Please consider the following boilerplate class fragment:
class ObjectA : public BaseObject
{
DerivedMemberA a, a2, a3;
DerivedMemberB b;
DerivedMemberC c;
// ...
};
The DerivedMember* types are derived from a common BaseMember class, and ObjectA (and similar ObjectB, ObjectC…) would be derived from BaseObject.
Now I’d like to implement an iterator which would be in public BaseObject interface, and which would iterate over references to members of the derived classes (as BaseMember&).
In other words, the use would be like:
BaseObject& b = someObject;
for (BaseObject::iterator it = b.begin(); it != b.end(); ++it)
{
BaseMember& m = *it;
// ...
}
which called on ObjectA would iterate over a, a2…

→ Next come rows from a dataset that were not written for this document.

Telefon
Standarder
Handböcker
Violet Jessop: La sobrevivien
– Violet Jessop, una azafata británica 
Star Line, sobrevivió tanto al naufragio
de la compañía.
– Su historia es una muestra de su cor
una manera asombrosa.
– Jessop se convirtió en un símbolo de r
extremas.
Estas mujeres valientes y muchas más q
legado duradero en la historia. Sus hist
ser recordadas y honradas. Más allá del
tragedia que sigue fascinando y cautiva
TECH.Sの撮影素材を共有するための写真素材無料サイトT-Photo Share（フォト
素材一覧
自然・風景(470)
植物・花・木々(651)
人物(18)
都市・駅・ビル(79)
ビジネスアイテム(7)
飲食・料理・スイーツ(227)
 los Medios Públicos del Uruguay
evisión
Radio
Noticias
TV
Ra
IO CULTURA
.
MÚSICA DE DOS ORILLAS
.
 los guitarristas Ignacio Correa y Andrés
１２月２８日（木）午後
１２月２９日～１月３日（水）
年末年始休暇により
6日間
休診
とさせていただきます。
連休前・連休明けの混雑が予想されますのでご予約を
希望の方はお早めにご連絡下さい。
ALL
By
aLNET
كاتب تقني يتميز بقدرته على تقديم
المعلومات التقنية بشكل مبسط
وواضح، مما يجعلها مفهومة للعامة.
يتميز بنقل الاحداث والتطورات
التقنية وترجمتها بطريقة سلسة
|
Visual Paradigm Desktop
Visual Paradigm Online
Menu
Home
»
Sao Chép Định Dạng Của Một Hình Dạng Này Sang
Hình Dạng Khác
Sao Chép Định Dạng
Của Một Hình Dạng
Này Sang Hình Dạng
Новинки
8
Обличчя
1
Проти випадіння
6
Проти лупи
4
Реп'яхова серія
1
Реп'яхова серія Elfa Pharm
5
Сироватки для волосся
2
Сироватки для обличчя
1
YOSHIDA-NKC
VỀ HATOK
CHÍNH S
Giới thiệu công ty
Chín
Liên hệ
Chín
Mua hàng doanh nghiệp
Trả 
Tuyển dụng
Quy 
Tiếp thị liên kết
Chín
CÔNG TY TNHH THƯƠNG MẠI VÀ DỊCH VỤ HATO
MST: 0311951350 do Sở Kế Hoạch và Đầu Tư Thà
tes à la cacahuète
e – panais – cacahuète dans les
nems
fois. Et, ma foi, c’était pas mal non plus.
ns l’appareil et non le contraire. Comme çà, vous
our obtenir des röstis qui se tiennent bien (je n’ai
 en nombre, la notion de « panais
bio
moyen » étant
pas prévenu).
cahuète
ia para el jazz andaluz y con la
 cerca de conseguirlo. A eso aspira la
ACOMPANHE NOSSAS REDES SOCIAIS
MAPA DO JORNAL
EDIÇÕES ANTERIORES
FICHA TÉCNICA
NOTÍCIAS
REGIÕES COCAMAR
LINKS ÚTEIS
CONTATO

What is the best way to solve this? Preferably avoiding subclassing the iterator as well. Is there any ready iterator class or template which could be reused there?
I was thinking of implementing a virtual member function which would take numerical ‘index’ of a variable and using a switch to return the appropriate reference; then calling that member from index-keeping iterator.
C++ doesn’t have any concept of introspection, so there’s absolutely no way for the base class to know what members are defined in the derived class.
The best you can do is create a virtual function in each derived class that iterates through its own members.